WASHINGTON, D.C. – U.S. Senator Shelley Moore Capito (R-W.Va.) joined a bipartisan group of her colleagues in introducing new legislation during National Nurses Week to support hospital-based nursing schools and expand training programs for nurses.

The Technical Reset to Advance the Instruction of Nurses (TRAIN) Act would ensure hospital-based nursing schools that received funding support from CMS in the past can keep those resources and put them toward training the next generation of nurses without the threat of recoupment.

“The past year has reminded us of the critical role nurses and other medical professionals serve in our communities,” Senator Capito said. “Now is certainly not the time to put the pipeline for many of our much-needed student nurses in jeopardy. I am proud to work with my bipartisan colleagues on this common-sense legislation that would support our hospital based nursing schools.”

The TRAIN Act would make a technical correction to a Centers for Medicare & Medicaid Services (CMS) program that supports the training of nurses and other allied health professionals at hospital-based nursing schools across the country.

Due to a technical glitch in how CMS administered this program in the past, many hospital-based nursing schools are being put on notice that they may be required to send millions of dollars back to CMS.

This claw back of federal funding could not come at a worse time, as hospitals and institutions of higher education have faced significant financial challenges over the past year in managing the COVID-19 pandemic. The threat of recoupment could curtail their programs or cause schools to shut down entirely, limiting our nursing workforce capacity for the future.

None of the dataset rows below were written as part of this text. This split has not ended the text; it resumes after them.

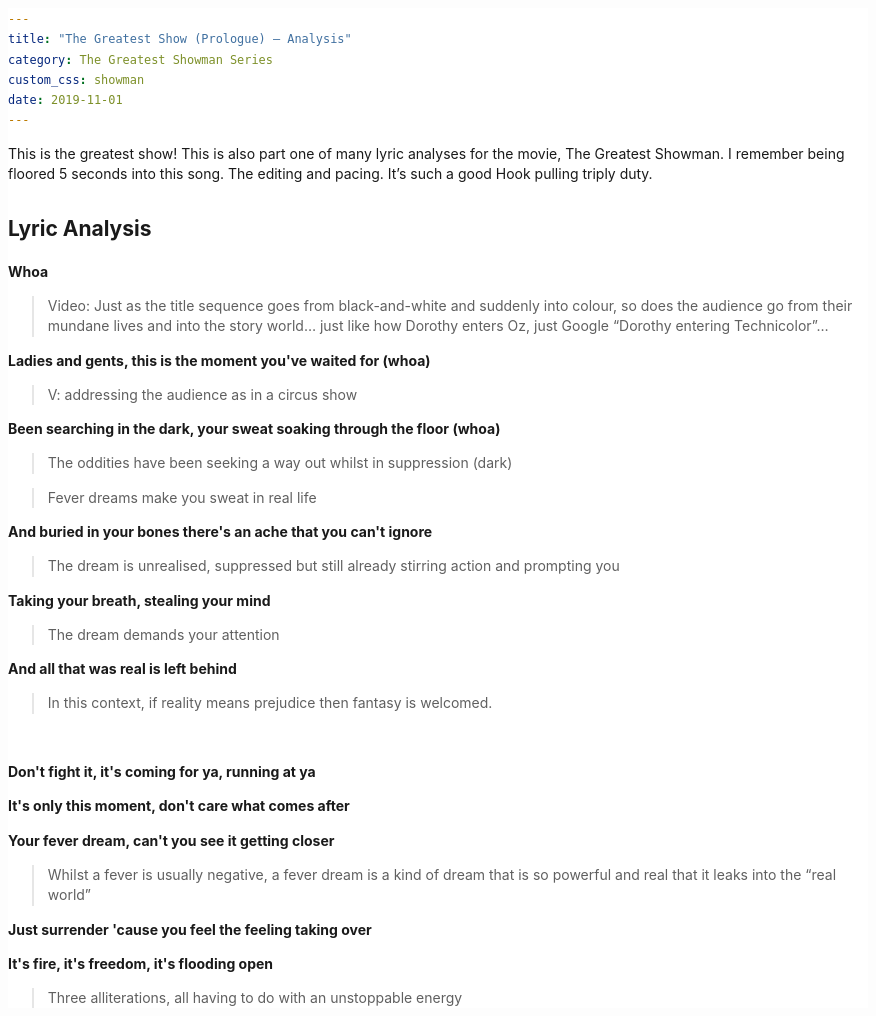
 ```yaml
---
title: "The Greatest Show (Prologue) – Analysis"
category: The Greatest Showman Series
custom_css: showman
date: 2019-11-01
---
```


This is the greatest show! This is also part one of many lyric analyses for the movie, The Greatest Showman. I remember being floored 5 seconds into this song. The editing and pacing. It’s such a good Hook pulling triply duty.

 

## Lyric Analysis

**Whoa**

> Video: Just as the title sequence goes from black-and-white and suddenly into colour, so does the audience go from their mundane lives and into the story world… just like how Dorothy enters Oz, just Google “Dorothy entering Technicolor”…

**Ladies and gents, this is the moment you've waited for (whoa)**

> V: addressing the audience as in a circus show

**Been searching in the dark, your sweat soaking through the floor (whoa)**

> The oddities have been seeking a way out whilst in suppression (dark)

> Fever dreams make you sweat in real life

**And buried in your bones there's an ache that you can't ignore**

> The dream is unrealised, suppressed but still already stirring action and prompting you

**Taking your breath, stealing your mind**

> The dream demands your attention

**And all that was real is left behind**

> In this context, if reality means prejudice then fantasy is welcomed.

<br>

**Don't fight it, it's coming for ya, running at ya**

**It's only this moment, don't care what comes after**

**Your fever dream, can't you see it getting closer**

> Whilst a fever is usually negative, a fever dream is a kind of dream that is so powerful and real that it leaks into the “real world”

**Just surrender 'cause you feel the feeling taking over**

**It's fire, it's freedom, it's flooding open**

> Three alliterations, all having to do with an unstoppable energy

Nurses and other allied health professionals who are educated and receive their training at hospital-based programs provide high-quality care to communities across the country, including areas facing nursing shortages. The TRAIN Act would protect hospital-based nursing schools and other allied health programs across the country from potential claw backs, protecting the integrity of hospital-based nursing schools and ensuring our hospital-based training programs have the resources they need to train the next generation of nurses and allied health professionals. Nursing programs should not be required to pay for a problem they played no role in creating, at the cost of our future nursing workforce.

Specifically, the TRAIN Act would prohibit CMS from recouping payments made to hospital-based nursing schools and other allied health training programs in the past. The bill would prevent CMS from clawing back overpayments made in past years to hospital-based programs when CMS failed to make technical annual updates to the program.